Where do you put your "main" function in your projects?

I’ve been working on a side project to convert an old fortran program to Julia (mostly as an escape from working on my thesis, and an excuse to learn Julia) and recently have started experimenting with encapsulating the whole effort into a module/project.

The whole effort is now a project.toml w/ associated module that contains all the transliterated fortran subroutines. Within the root project dir, I have a main.jl that is basically

using mymodule

function main()
   # Transliterated fortran main subroutine
end

main()

Just curious if this is SOP for a Julia project, or if there’s a more idiomatic/common approach to locating the “main” function?

2 Likes

Welcome to Julia!

You have it about right.

You can use PkgTemplates to set up a standard package structure for you.

For example:

using PkgTemplates
generate("MyPackage", Template(;user="My Name", dir=".", dev=false))
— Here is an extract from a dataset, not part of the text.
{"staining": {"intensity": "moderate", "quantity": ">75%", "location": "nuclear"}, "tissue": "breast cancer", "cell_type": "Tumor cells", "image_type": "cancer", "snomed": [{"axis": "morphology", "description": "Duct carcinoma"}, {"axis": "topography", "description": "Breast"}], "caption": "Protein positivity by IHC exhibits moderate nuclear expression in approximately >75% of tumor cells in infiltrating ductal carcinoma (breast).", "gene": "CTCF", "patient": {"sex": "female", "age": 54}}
will create the following directory structure:

.
├── LICENSE
├── Manifest.toml
├── Project.toml
├── README.md
├── src
│   └── MyPackage.jl
└── test
    └── runtests.jl

With src/MyPackage.jl:

module MyPackage

greet() = print("Hello World!")

end # module

Of course, you can replace greet with your main function.

3 Likes

Thanks! So a user who is using the package as a monolithic “program” would just open up a Julia repl, start the session with import mymodule, and then fire off a

> mymodule.main(args...)

?

I suppose there’s also nothing stopping me from retaining an explicite entrypoint with something like run.jl: using mymodule; main(). I guess one nice thing about the former approach though is that it abdicates the programmer from having to have a friendly UI for finagling the users data into/out of the workspace (and hence deciding on a dedicated file format, allong with having a system for IO).
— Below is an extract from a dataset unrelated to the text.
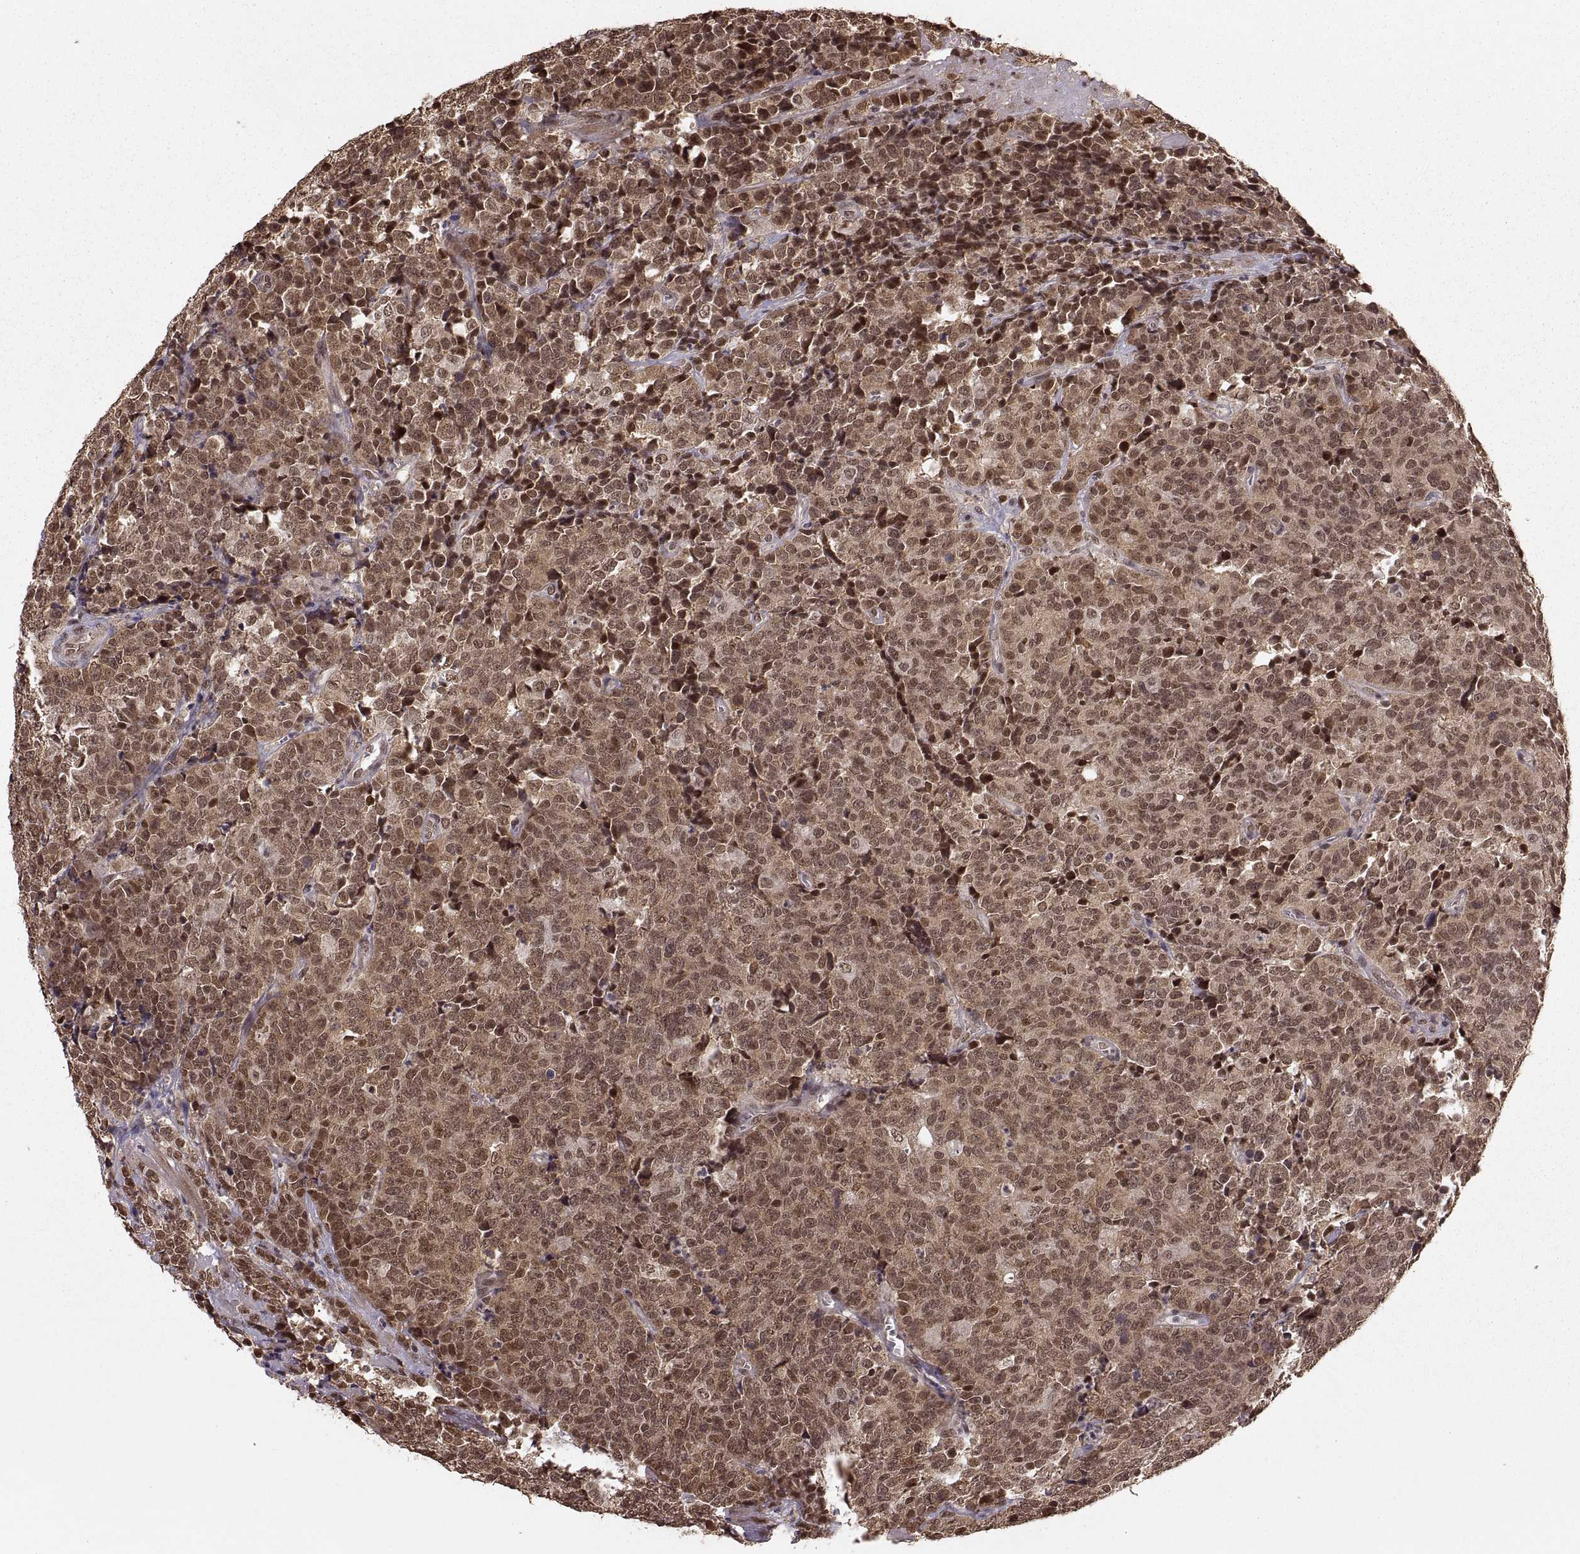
{"staining": {"intensity": "moderate", "quantity": ">75%", "location": "cytoplasmic/membranous,nuclear"}, "tissue": "prostate cancer", "cell_type": "Tumor cells", "image_type": "cancer", "snomed": [{"axis": "morphology", "description": "Adenocarcinoma, NOS"}, {"axis": "topography", "description": "Prostate"}], "caption": "Moderate cytoplasmic/membranous and nuclear protein staining is present in about >75% of tumor cells in prostate cancer (adenocarcinoma).", "gene": "RFT1", "patient": {"sex": "male", "age": 67}}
That’s a possibility. Standalone Julia programs are not that widespread at this point, so there is no “standard” solution for running them.
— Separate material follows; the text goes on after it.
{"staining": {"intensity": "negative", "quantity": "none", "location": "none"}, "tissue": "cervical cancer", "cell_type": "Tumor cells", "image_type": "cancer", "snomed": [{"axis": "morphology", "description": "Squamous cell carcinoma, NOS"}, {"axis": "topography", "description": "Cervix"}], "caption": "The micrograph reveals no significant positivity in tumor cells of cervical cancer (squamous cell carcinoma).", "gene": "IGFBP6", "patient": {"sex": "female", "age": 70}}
You can provide a MyModule.main(args...) (note: we usually capitalize module names), and then have a run.jl which parses command line arguments and calls this function, if you want to run it from the shell.

5 Likes

I think it depends on whether you expect users to compose your code/algorithms/types with other julia code, or if you expect it to be more of a grey-box command line tool. Most bioinformatics tools are more like the latter, and I’ve been experimenting with a bin/ subfolder that contains a script that calls the main function (using ArgParse.jl for a nice interface).

Of course, there’s also no problem with making it accessible from the REPL instead (or in addition), as @Tamas_Papp mentioned there isn’t a ton of this sort of thing in the julia ecosystem yet, so a standard has not really emerged.

3 Likes

Well, having a usable API would be nice, but tbh that ship sailed the moment I decided I was going to re-implement the fortran API (although if this ever goes beyond being “an excuse to have a personal Julia project”, I would probably go back and re-do a lot of things to be more generally usable).

As an aside, I see the lack of both options (usable APIs and also more modern cli tools) to be a pretty big weak point in this particular field. The fortran code basically solves a transfer function estimation problem, with the only usable cli offerings being circa early 2000’s, using early 2000’s algorithms (which are probably mostly sufficient tbh). I have seen attempts in the past few years to offer python “toolboxes” that present frameworks for solving the problem, which is nice and flexible, but also doesn’t help if you really just wanted a greybox cli tool (and when the framework starts to get monolithic with it’s own terminology, configuration files, data formats, and idioms, it starts to feel like it would have been more useful to have a well written cli tool that could be easily dismantled if you needed to do something custom).